■ Exercise:
Which lines of the listing below contain the word "sociétés"? Copy each of them.

■ Data provided:

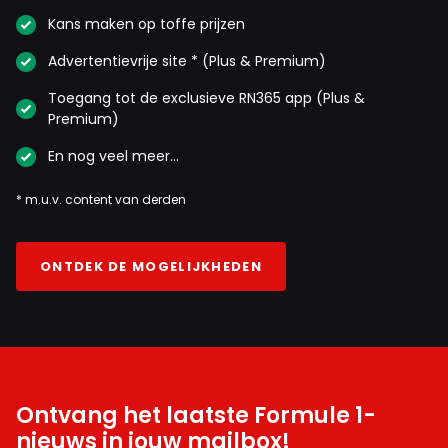
Kans maken op toffe prijzen
Advertentievrije site * (Plus & Premium)
Toegang tot de exclusieve RN365 app (Plus &
Premium)
En nog veel meer…
* m.u.v. content van derden
ONTDEK DE MOGELIJKHEDEN
Ontvang het laatste Formule 1-
nieuws in jouw mailbox!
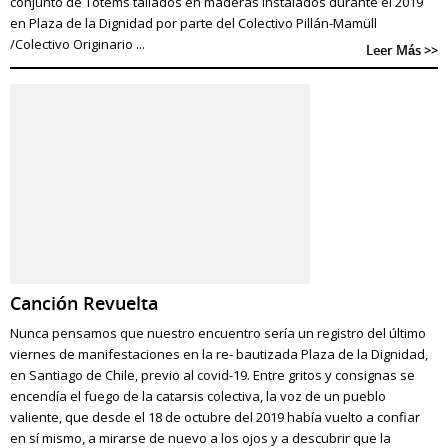
conjunto de Totems tallados en maderas instalados durante el 2019
en Plaza de la Dignidad por parte del Colectivo Pillán-Mamüll
/Colectivo Originario ...
Leer Más >>
Canción Revuelta
Nunca pensamos que nuestro encuentro sería un registro del último
viernes de manifestaciones en la re- bautizada Plaza de la Dignidad,
en Santiago de Chile, previo al covid-19. Entre gritos y consignas se
encendía el fuego de la catarsis colectiva, la voz de un pueblo
valiente, que desde el 18 de octubre del 2019 había vuelto a confiar
en sí mismo, a mirarse de nuevo a los ojos y a descubrir que la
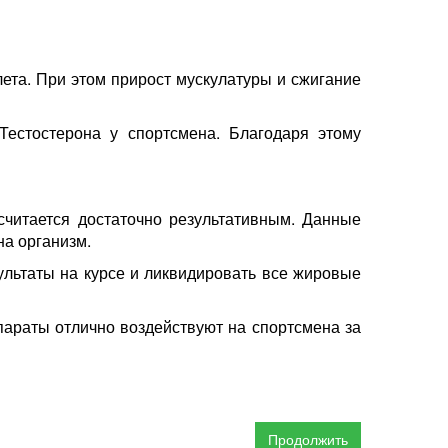
та. При этом прирост мускулатуры и сжигание
Тестостерона у спортсмена. Благодаря этому
считается достаточно результативным. Данные
на организм.
ультаты на курсе и ликвидировать все жировые
араты отлично воздействуют на спортсмена за
Продолжить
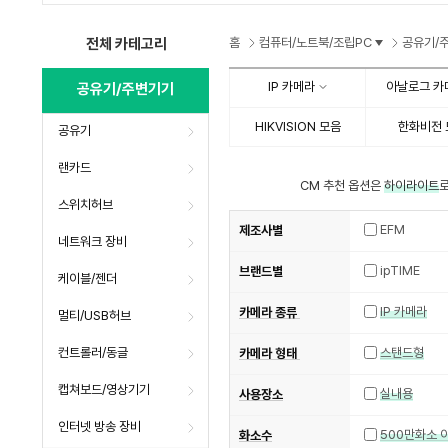
수
수
전체 카테고리
홈
컴퓨터/노트북/조립PC
공유기/
IP 카메라
아날로그 카
공유기/주변기기
HIKVISION 모음
한화비전 
공유기
랜카드
CM 추천 옵션은
하이라이트
로
스위치허브
EFM
제조사별
네트워크 장비
ipTIME
브랜드별
케이블/젠더
IP 카메라
카메라 종류
멀티/USB허브
컨트롤러/동글
스탠드형
카메라 형태
캡쳐보드/영상기기
실내용
사용장소
인터넷 방송 장비
500만화소 
화소수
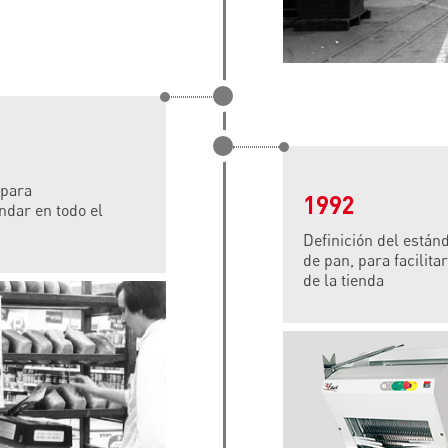
 para
1992
ndar en todo el
Definición del está
de pan, para facilita
de la tienda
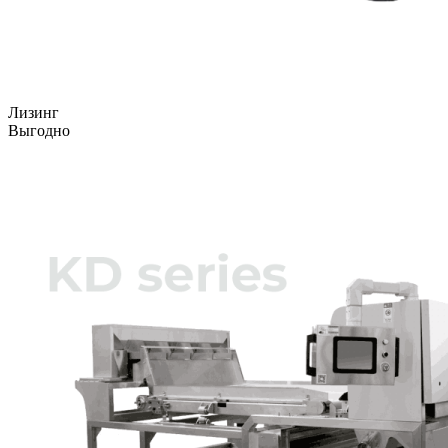
Лизинг
Выгодно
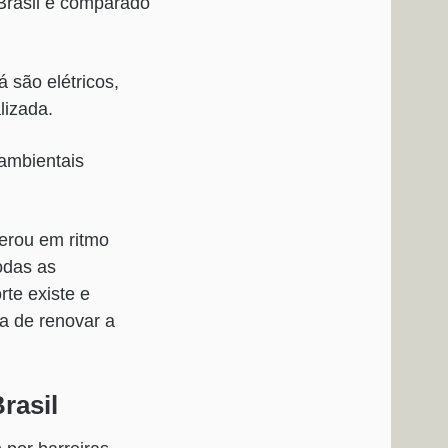
 Brasil é comparado
 são elétricos,
lizada.
 ambientais
perou em ritmo
odas as
te existe e
ra de renovar a
rasil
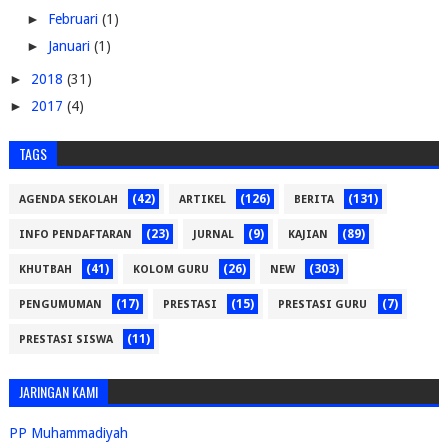
►
Februari
(1)
►
Januari
(1)
►
2018
(31)
►
2017
(4)
TAGS
(42)
(126)
(131)
AGENDA SEKOLAH
ARTIKEL
BERITA
(23)
(9)
(89)
INFO PENDAFTARAN
JURNAL
KAJIAN
(41)
(26)
(303)
KHUTBAH
KOLOM GURU
NEW
(17)
(15)
(7)
PENGUMUMAN
PRESTASI
PRESTASI GURU
(11)
PRESTASI SISWA
JARINGAN KAMI
PP Muhammadiyah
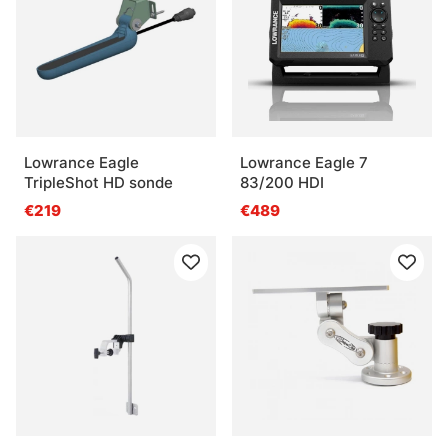
Lowrance Eagle
Lowrance Eagle 7
TripleShot HD sonde
83/200 HDI
€219
€489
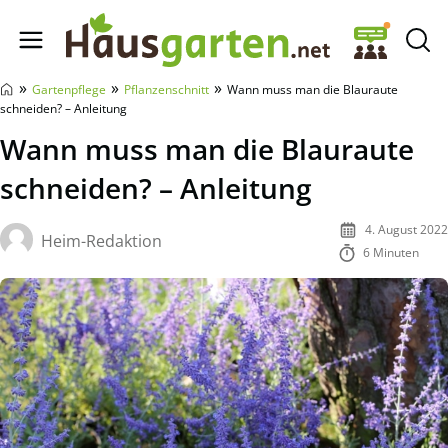
Hausgarten.net
»
»
»
Gartenpflege
Pflanzenschnitt
Wann muss man die Blauraute
schneiden? – Anleitung
Wann muss man die Blauraute
schneiden? – Anleitung
4. August 2022
Heim-Redaktion
6 Minuten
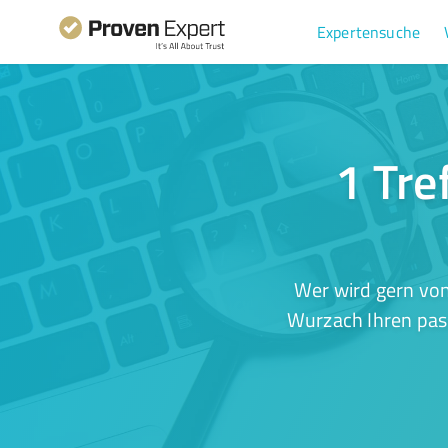
Expertensuche
1 Tre
Wer wird gern von
Wurzach Ihren pass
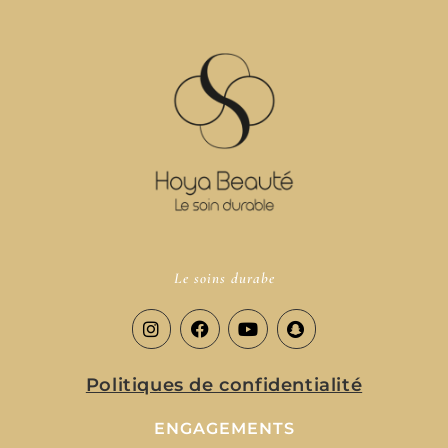
Le soins durabe
Politiques de confidentialité
ENGAGEMENTS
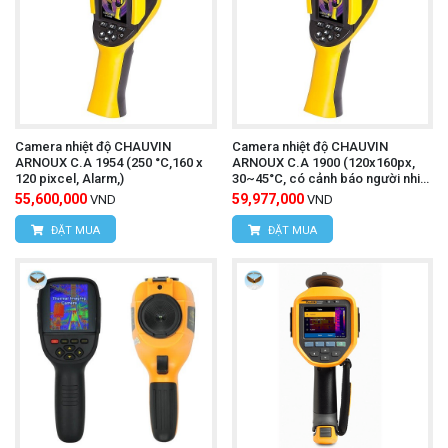
Camera nhiệt độ CHAUVIN
Camera nhiệt độ CHAUVIN
ARNOUX C.A 1954 (250 °C,160 x
ARNOUX C.A 1900 (120x160px,
120 pixcel, Alarm,)
30~45°C, có cảnh báo người nhiệt
độ cao)
55,600,000
59,977,000
VND
VND
ĐẶT MUA
ĐẶT MUA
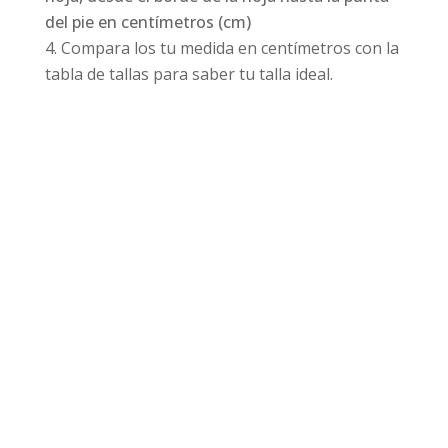
del pie en centímetros (cm)
Compara los tu medida en centímetros con la
tabla de tallas para saber tu talla ideal.
Productos relacionados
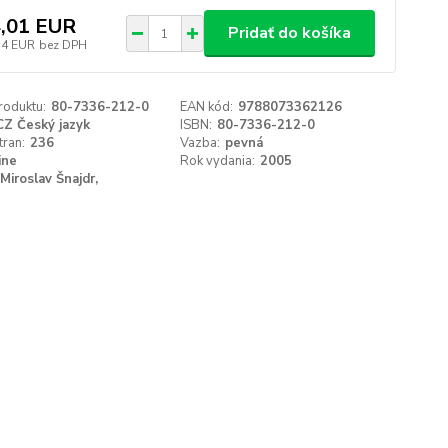
,01 EUR
Pridať do košíka
34 EUR
bez DPH
roduktu:
80-7336-212-0
EAN kód:
9788073362126
CZ Český jazyk
ISBN:
80-7336-212-0
tran:
236
Vazba:
pevná
ine
Rok vydania:
2005
Miroslav Šnajdr,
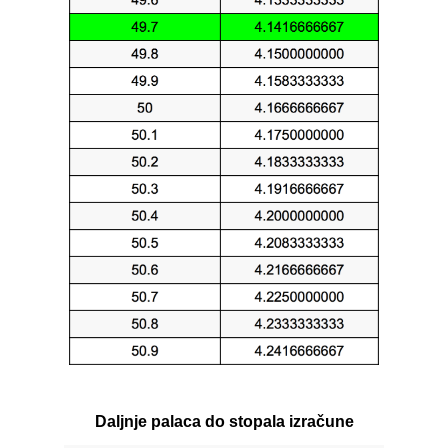
Daljnje palaca do stopala izračune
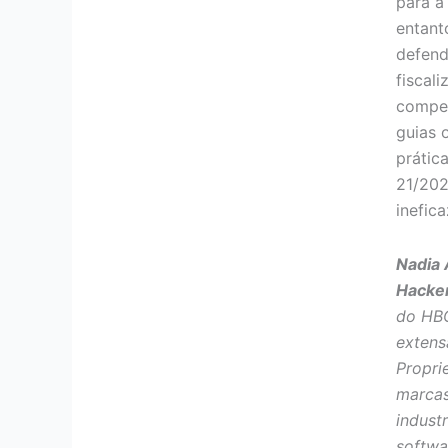
para a
entant
defend
fiscal
compet
guias 
prática
21/202
inefica
Nadia 
Hacker
do HB
extens
Propri
marcas
indust
softwar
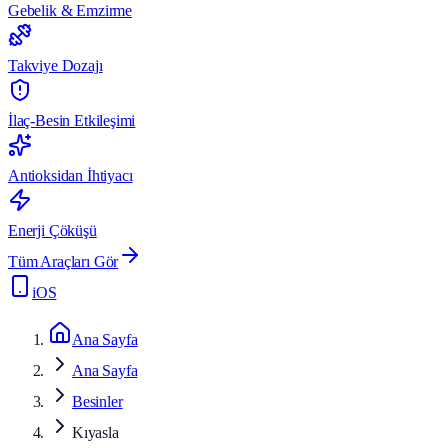
Gebelik & Emzirme
Takviye Dozajı
İlaç-Besin Etkileşimi
Antioksidan İhtiyacı
Enerji Çöküşü
Tüm Araçları Gör
iOS
Ana Sayfa
Ana Sayfa
Besinler
Kıyasla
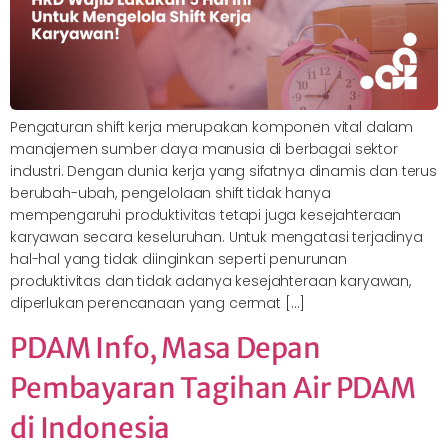
Pengaturan shift kerja merupakan komponen vital dalam
manajemen sumber daya manusia di berbagai sektor
industri. Dengan dunia kerja yang sifatnya dinamis dan terus
berubah-ubah, pengelolaan shift tidak hanya
mempengaruhi produktivitas tetapi juga kesejahteraan
karyawan secara keseluruhan. Untuk mengatasi terjadinya
hal-hal yang tidak diinginkan seperti penurunan
produktivitas dan tidak adanya kesejahteraan karyawan,
diperlukan perencanaan yang cermat […]
PDAM Info, Masa Depan
Pembayaran Tagihan Air PDAM
di Indonesia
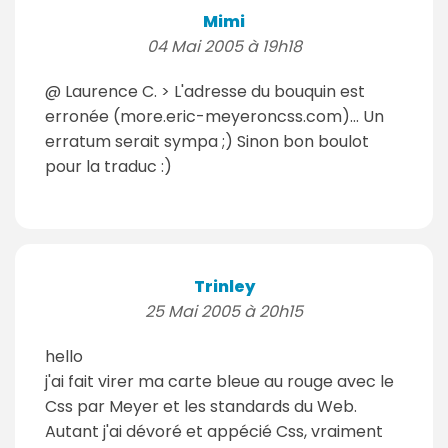
Mimi
04 Mai 2005 à 19h18
@ Laurence C. > L'adresse du bouquin est
erronée (more.eric-meyeroncss.com)... Un
erratum serait sympa ;) Sinon bon boulot
pour la traduc :)
Trinley
25 Mai 2005 à 20h15
hello
j'ai fait virer ma carte bleue au rouge avec le
Css par Meyer et les standards du Web.
Autant j'ai dévoré et appécié Css, vraiment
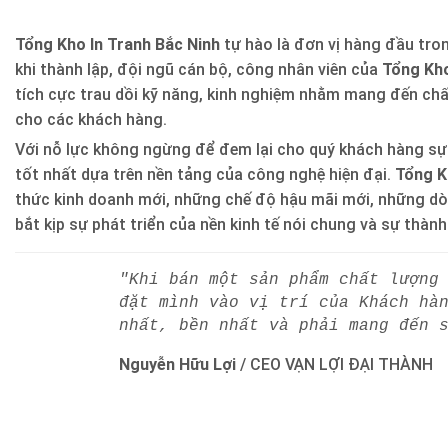
Tổng Kho In Tranh Bắc Ninh
tự hào là đơn vị hàng đầu trong
khi thành lập, đội ngũ cán bộ, công nhân viên của
Tổng Kho
tích cực trau dồi kỹ năng, kinh nghiệm nhằm mang đến ch
cho các khách hàng.
Với nỗ lực không ngừng để đem lại cho quý khách hàng sự
tốt nhất dựa trên nền tảng của công nghệ hiện đại.
Tổng K
thức kinh doanh mới, những chế độ hậu mãi mới, những d
bắt kịp sự phát triển của nền kinh tế nói chung và sự thàn
"Khi bán một sản phẩm chất lượng
đặt mình vào vị trí của Khách hà
nhất, bền nhất và phải mang đến 
Nguyễn Hữu Lợi
/
CEO VẠN LỢI ĐẠI THÀNH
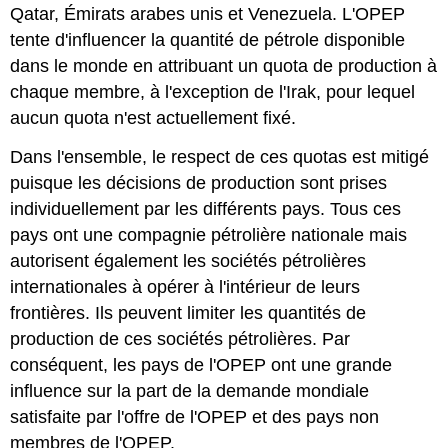
Qatar, Émirats arabes unis et Venezuela. L'OPEP
tente d'influencer la quantité de pétrole disponible
dans le monde en attribuant un quota de production à
chaque membre, à l'exception de l'Irak, pour lequel
aucun quota n'est actuellement fixé.
Dans l'ensemble, le respect de ces quotas est mitigé
puisque les décisions de production sont prises
individuellement par les différents pays. Tous ces
pays ont une compagnie pétrolière nationale mais
autorisent également les sociétés pétrolières
internationales à opérer à l'intérieur de leurs
frontières. Ils peuvent limiter les quantités de
production de ces sociétés pétrolières. Par
conséquent, les pays de l'OPEP ont une grande
influence sur la part de la demande mondiale
satisfaite par l'offre de l'OPEP et des pays non
membres de l'OPEP.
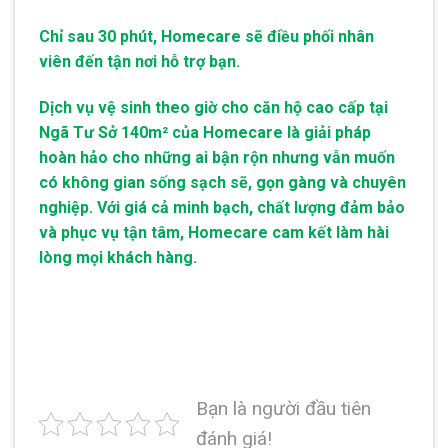
Chỉ sau 30 phút, Homecare sẽ điều phối nhân
viên đến tận nơi hỗ trợ bạn.
Dịch vụ vệ sinh theo giờ cho căn hộ cao cấp tại
Ngã Tư Sở 140m² của Homecare là giải pháp
hoàn hảo cho những ai bận rộn nhưng vẫn muốn
có không gian sống sạch sẽ, gọn gàng và chuyên
nghiệp. Với giá cả minh bạch, chất lượng đảm bảo
và phục vụ tận tâm, Homecare cam kết làm hài
lòng mọi khách hàng.
Bạn là người đầu tiên
đánh giá!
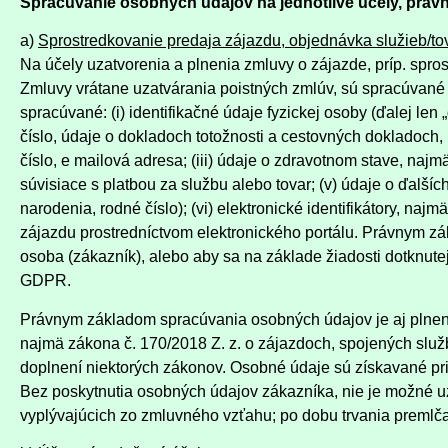
Spracúvanie osobných údajov na jednotlivé účely, prá
a)
Sprostredkovanie predaja zájazdu, objednávka služieb/t
Na účely uzatvorenia a plnenia zmluvy o zájazde, príp. spro
Zmluvy vrátane uzatvárania poistných zmlúv, sú spracúvan
spracúvané: (i) identifikačné údaje fyzickej osoby (ďalej le
číslo, údaje o dokladoch totožnosti a cestovných dokladoch, 
číslo, e mailová adresa; (iii) údaje o zdravotnom stave, naj
súvisiace s platbou za službu alebo tovar; (v) údaje o ďalš
narodenia, rodné číslo); (vi) elektronické identifikátory, na
zájazdu prostredníctvom elektronického portálu. Právnym zá
osoba (zákazník), alebo aby sa na základe žiadosti dotknute
GDPR.
Právnym základom spracúvania osobných údajov je aj plneni
najmä zákona č. 170/2018 Z. z. o zájazdoch, spojených sl
doplnení niektorých zákonov. Osobné údaje sú získavané pr
Bez poskytnutia osobných údajov zákazníka, nie je možné u
vyplývajúcich zo zmluvného vzťahu; po dobu trvania premlč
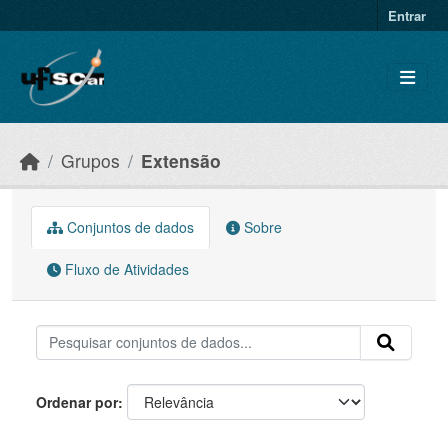
Skip to main content
Entrar
Grupos
Extensão
Conjuntos de dados
Sobre
Fluxo de Atividades
Ordenar por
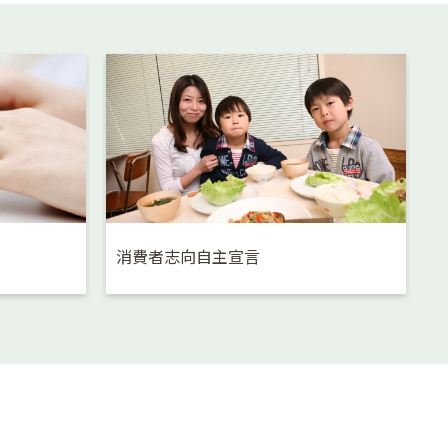
消費者志向自主宣言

■ Response to the task:
autorisent également les sociétés pétrolières
production de ces sociétés pétrolières. Par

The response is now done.